Check out the io_lib docs: http://www.erlang.org/doc/man/io_lib.html#printable_list-1
Addendum
Because this subject isn't always easy to research in Erlang a related, but slightly broader Q/A might be of interest:
How to check whether input is a string in Erlang?
Upvotes: 3
Reputation: 1380
The easiest way is to use regular expressions.
StringAlphanum = "1234abcZXYM".
StringNotAlphanum = "1ZXYMÄ#kMp&?".
re:run(StringAlphanum, "^[0-9A-Za-z]+$").
>> {match,[{0,11}]}
re:run(StringNotAlphanum, "^[0-9A-Za-z]+$").
>> nomatch
You can easily make a function out of it...
isAlphaNum(String) ->
case re:run(String, "^[0-9A-Za-z]+$") of
{match, _} -> true;
nomatch -> false
end.
But, in my opinion, the better way would be to solve the underlying Problem, the correct interpretation of unicode binary strings.

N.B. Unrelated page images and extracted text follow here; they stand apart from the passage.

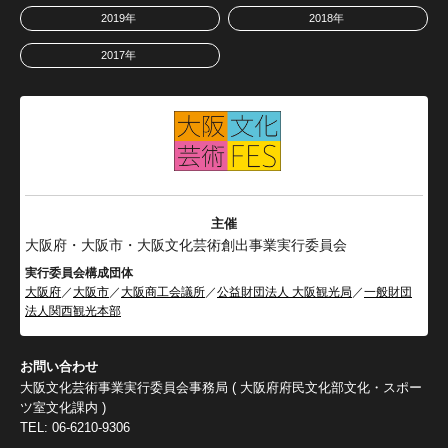
2019年
2018年
2017年
主催
大阪府・大阪市・大阪文化芸術創出事業実行委員会
実行委員会構成団体
大阪府
／
大阪市
／
大阪商工会議所
／
公益財団法人 大阪観光局
／
一般財団
法人関西観光本部
お問い合わせ
大阪文化芸術事業実行委員会事務局 ( 大阪府府民文化部文化・スポー
ツ室文化課内 )
TEL: 06-6210-9306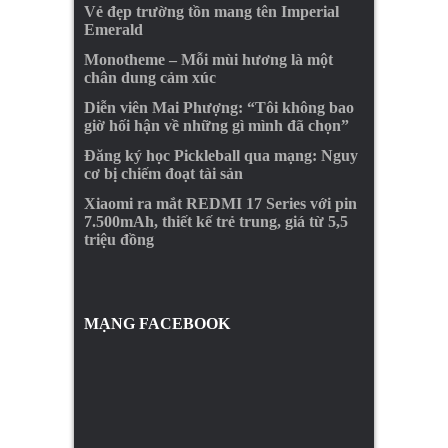
Vẻ đẹp trường tồn mang tên Imperial
Emerald
Monotheme – Mỗi mùi hương là một
chân dung cảm xúc
Diễn viên Mai Phượng: “Tôi không bao
giờ hối hận về những gì mình đã chọn”
Đăng ký học Pickleball qua mạng: Nguy
cơ bị chiếm đoạt tài sản
Xiaomi ra mắt REDMI 17 Series với pin
7.500mAh, thiết kế trẻ trung, giá từ 5,5
triệu đồng
MẠNG FACEBOOK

If you want to represent unicode-characters correctly, do not use binary_to_list
. Use the unicode-module instead. Unicode-binary strings can not be interpreted naiveley as binary, the UTF-8 character encoding for example has some special constraints that prevent this. For example: the most significant bit in the first character determines, if it is a multi-byte character.
I took the following example from this site, lets define a UTF8-String:
Utf8String = <<195, 164, 105, 116, 105>>.

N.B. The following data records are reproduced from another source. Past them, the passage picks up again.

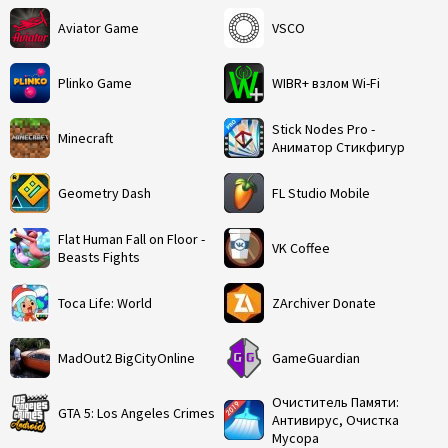
Aviator Game
VSCO
Plinko Game
WIBR+ взлом Wi-Fi
Stick Nodes Pro -
Minecraft
Аниматор Стикфигур
Geometry Dash
FL Studio Mobile
Flat Human Fall on Floor -
VK Coffee
Beasts Fights
Toca Life: World
ZArchiver Donate
MadOut2 BigCityOnline
GameGuardian
Очиститель Памяти:
GTA 5: Los Angeles Crimes
Антивирус, Очистка
Мусора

Interpreted naiveley as binary it yields:
binary_to_list(Utf8String).
"äiti"
Interpreted with unicode-support:
unicode:characters_to_list(Utf8String, utf8).
"äiti"
Upvotes: 1
Reputation: 131
for latin chars you can use this function:
is_alpha([Char | Rest]) when Char >= $a, Char =< $z ->
is_alpha(Rest);
is_alpha([Char | Rest]) when Char >= $A, Char =< $Z ->
is_alpha(Rest);
is_alpha([Char | Rest]) when Char >= $0, Char =< $9 ->
is_alpha(Rest);
is_alpha([]) ->
true;
is_alpha(_) ->
false.
for other coding, you can add their rang of code and add them.
Upvotes: 3